Joseph Chan Ho-lim () is Under Secretary for Financial Services and the Treasury, and a former member of the Central and Western District Council (Peak Constituency).

Education, qualifications and work experience
After finishing secondary school at Wah Yan College, Hong Kong, Chan went to the University of Michigan studying economics (honors) and psychology double degree. He is also a Chartered Financial Analyst (CFA) Chartered Holder.

After graduation he started his career in the financial sector at Merrill Lynch (Asia Pacific), where he was promoted to vice president in just five years. In 2005 at the age of 28, Joseph became a managing director at Bear Stearns Asia. He was then the industry's youngest investment banker with such corporate title. In 2008 he joined Standard Chartered Bank as managing director of Financial Markets and subsequently in 2016 he joined Credit Agricole Corporate & Investment Bank as managing director of Global Markets Division.

* RECORDS:
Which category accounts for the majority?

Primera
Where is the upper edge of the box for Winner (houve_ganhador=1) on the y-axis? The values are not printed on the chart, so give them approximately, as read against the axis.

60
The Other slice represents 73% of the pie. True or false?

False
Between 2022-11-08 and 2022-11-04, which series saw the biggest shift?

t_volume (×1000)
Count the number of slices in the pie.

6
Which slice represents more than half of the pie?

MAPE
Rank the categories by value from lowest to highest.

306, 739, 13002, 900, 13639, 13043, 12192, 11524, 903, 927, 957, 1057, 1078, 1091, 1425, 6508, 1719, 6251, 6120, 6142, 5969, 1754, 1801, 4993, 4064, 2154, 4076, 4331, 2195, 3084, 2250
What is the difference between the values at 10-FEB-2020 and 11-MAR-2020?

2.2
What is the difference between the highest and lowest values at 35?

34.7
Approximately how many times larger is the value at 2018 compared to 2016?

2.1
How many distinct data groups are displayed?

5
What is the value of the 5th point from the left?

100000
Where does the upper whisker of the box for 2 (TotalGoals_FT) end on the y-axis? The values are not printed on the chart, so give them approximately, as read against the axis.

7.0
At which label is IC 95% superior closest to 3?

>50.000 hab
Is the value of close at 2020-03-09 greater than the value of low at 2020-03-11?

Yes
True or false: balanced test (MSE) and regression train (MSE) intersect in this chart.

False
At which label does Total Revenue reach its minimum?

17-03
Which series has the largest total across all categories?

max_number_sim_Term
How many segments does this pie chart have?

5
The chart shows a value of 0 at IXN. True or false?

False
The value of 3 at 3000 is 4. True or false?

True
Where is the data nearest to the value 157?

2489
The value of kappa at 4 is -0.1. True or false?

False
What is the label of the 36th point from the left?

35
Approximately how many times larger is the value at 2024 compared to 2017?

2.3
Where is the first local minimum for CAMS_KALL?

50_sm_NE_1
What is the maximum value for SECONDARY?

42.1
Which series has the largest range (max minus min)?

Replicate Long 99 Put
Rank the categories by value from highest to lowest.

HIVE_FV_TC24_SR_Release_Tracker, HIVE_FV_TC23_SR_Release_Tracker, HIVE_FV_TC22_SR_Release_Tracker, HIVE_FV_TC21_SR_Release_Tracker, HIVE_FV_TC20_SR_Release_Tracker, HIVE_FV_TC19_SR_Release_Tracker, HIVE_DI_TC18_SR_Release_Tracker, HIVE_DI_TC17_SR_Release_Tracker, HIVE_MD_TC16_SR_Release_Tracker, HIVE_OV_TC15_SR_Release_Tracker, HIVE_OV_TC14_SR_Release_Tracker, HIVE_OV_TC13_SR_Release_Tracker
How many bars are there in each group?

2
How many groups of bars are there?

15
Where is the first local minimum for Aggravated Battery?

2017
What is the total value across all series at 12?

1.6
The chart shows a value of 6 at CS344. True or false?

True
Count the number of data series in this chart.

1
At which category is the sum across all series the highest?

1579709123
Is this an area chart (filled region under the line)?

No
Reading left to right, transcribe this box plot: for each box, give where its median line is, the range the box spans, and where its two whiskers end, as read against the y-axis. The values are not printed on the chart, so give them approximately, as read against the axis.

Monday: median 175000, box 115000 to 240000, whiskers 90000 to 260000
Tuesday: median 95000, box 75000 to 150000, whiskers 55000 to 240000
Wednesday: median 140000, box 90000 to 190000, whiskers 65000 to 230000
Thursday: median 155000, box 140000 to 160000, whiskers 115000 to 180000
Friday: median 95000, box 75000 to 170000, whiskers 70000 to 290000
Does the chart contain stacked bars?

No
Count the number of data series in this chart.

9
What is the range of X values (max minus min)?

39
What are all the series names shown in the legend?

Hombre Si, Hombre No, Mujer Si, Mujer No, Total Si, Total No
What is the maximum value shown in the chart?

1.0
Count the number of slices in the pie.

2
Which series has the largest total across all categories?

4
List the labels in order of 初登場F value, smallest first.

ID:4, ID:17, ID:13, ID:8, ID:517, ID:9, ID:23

* WORK ITEM: Retype the passage of the Joseph Chan text that opens with the words containing "After graduation he" and closes with "Global Markets Division.", keeping every word and punctuation mark unchanged.

* ANSWER TO THIS TASK:
After graduation he started his career in the financial sector at Merrill Lynch (Asia Pacific), where he was promoted to vice president in just five years. In 2005 at the age of 28, Joseph became a managing director at Bear Stearns Asia. He was then the industry's youngest investment banker with such corporate title. In 2008 he joined Standard Chartered Bank as managing director of Financial Markets and subsequently in 2016 he joined Credit Agricole Corporate & Investment Bank as managing director of Global Markets Division.